_SELECTED PASSAGE:_
>>>>

# Decision Trees and Random Forest fundamentals

Hypotheses: decision trees $f: X \rightarrow  Y$
- Each internal node tests and attribute $x_i$
- One branch for each possible attribute value $x_i = \nu$
- Each leaf assigns a class $y$

## What functions can be represented?

- Decision trees can represent any function of the input attributes
- For Boolean functions, path to leaf gives truth table row
- Could require exponentially many nodes

## Hypothesis space

![title](img/hypospace.png)

## Learning *simplest* decision tree is NP-hard

- Learning the simplist(smallest) decision tree is an NP-complete problem
- Resort to a greedy heuristic:
    - Start from empty decision tree
    - Split on **next best attribute**
    - Recurse

![title](img/dt-example.png)

![title](img/recursive-step.png)
![title](img/second-level.png)
![title](img/full-tree.png)


## Splitting: choosing a good attribute

Would we prefer to split on $X_1$ or $X_2$?



**Idea:** Use counts at leaves to define probability distributions, so we can measure uncertainty

## Measuring uncertainty

- Good split if we are more certain about classification after split
    - Deterministic good (all true or all false)

<<<<

_EXERCISE TASK A:_ In the decision tree notes, condense the section that opens "Hypotheses: decision trees" into a single sentence that keeps all of its facts.
_EXERCISE TASK B:_ Resume the notes on decision trees and random forests, picking up right after their last line.

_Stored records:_
>>>>

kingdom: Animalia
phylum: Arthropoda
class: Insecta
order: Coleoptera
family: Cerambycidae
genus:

<<<<

_FINAL ANSWER A:_ A decision tree hypothesis f maps X to Y: every internal node tests an attribute x_i, every possible value of that attribute gets its own branch, and every leaf assigns a class y.

_FINAL ANSWER B:_
    - Uniform distribution bad
    - What about distributions in between?

## Entropy

Entropy $H(Y)$ for a random variable $Y$
$$
H(Y) = -\sum_{i=1}^k P(Y=y_i)\log_{2}P(Y=y_i)
$$

#### More uncertainty, more entropy!

## High, Low Entropy

- "High Entropy"
    - Y is from a uniform like distribution
    - Flat histogram
    - Values sampled from it are less predictable

- "Low Entropy"
    - Y is from a varied (peak and valleys) distribution
    - Histogram has many lows and highs
    - Values sampled from it are more predictable

#### Example:
$$
P(Y=T) = \frac{5}{6}
$$
$$
P(Y=F) = \frac{1}{6}
$$
$$
H(Y) = - \frac{5}{6} \log_{2}\frac{5}{6} - \frac{1}{6}\log_{2}\frac{1}{6} = .65
$$

## Conditional Entropy

Conditional Entropy $H(Y|X)$ of a random variable $Y$ conditioned on a random variable $X$
$$
H(Y|X) = -\sum_{j=1}^v P(X=x_j)\sum_{i=1}^k P(Y=y_i|X=x_i)\log_{2}P(Y=y_i|X=x_j)
$$

#### Example:
$$P(Y=T|X_1 = T) = 4
$$
$$
P(Y=T|X_1 = F) = 1
$$
$$
P(Y=F|X_1 = T) = 0
$$
$$
P(Y=F|X_1 = F) = 1
$$
$$
P(X_1=T) = \frac{4}{6}
$$
$$
P(X_1=F) = \frac{2}{6}
$$
$$
H(Y) = - \frac{4}{6} \Bigg(1\log_{2}1 + 0\log_{2}0 \Bigg) - 
\frac{2}{6} \Bigg(\frac{1}{2}\log_{2}\frac{1}{2} +\frac{1}{2}\log_{2}\frac{1}{2} \Bigg) = \frac{2}{6} 
$$

## Information gain
- Decrease in entropy (uncertainty) after splitting
$$
IG(X) = H(Y) - H(Y|X)
$$

In our running example:
$$
IG(X_1) = H(Y) - H(Y|X) = .65 - .33
$$
$$
IG(X_1) > 0 \rightarrow \text{ we prefer the split! }
$$

## Learning decision trees
- Start from empty decision tree
- Split on **next best attribute (feature)**
    - Use, for example, information gain to select attribute:
$$
    arg\max_i IG(X_i) = arg\max_i (H(Y) - H(Y|X_i))
$$
- Recurse

## When to stop?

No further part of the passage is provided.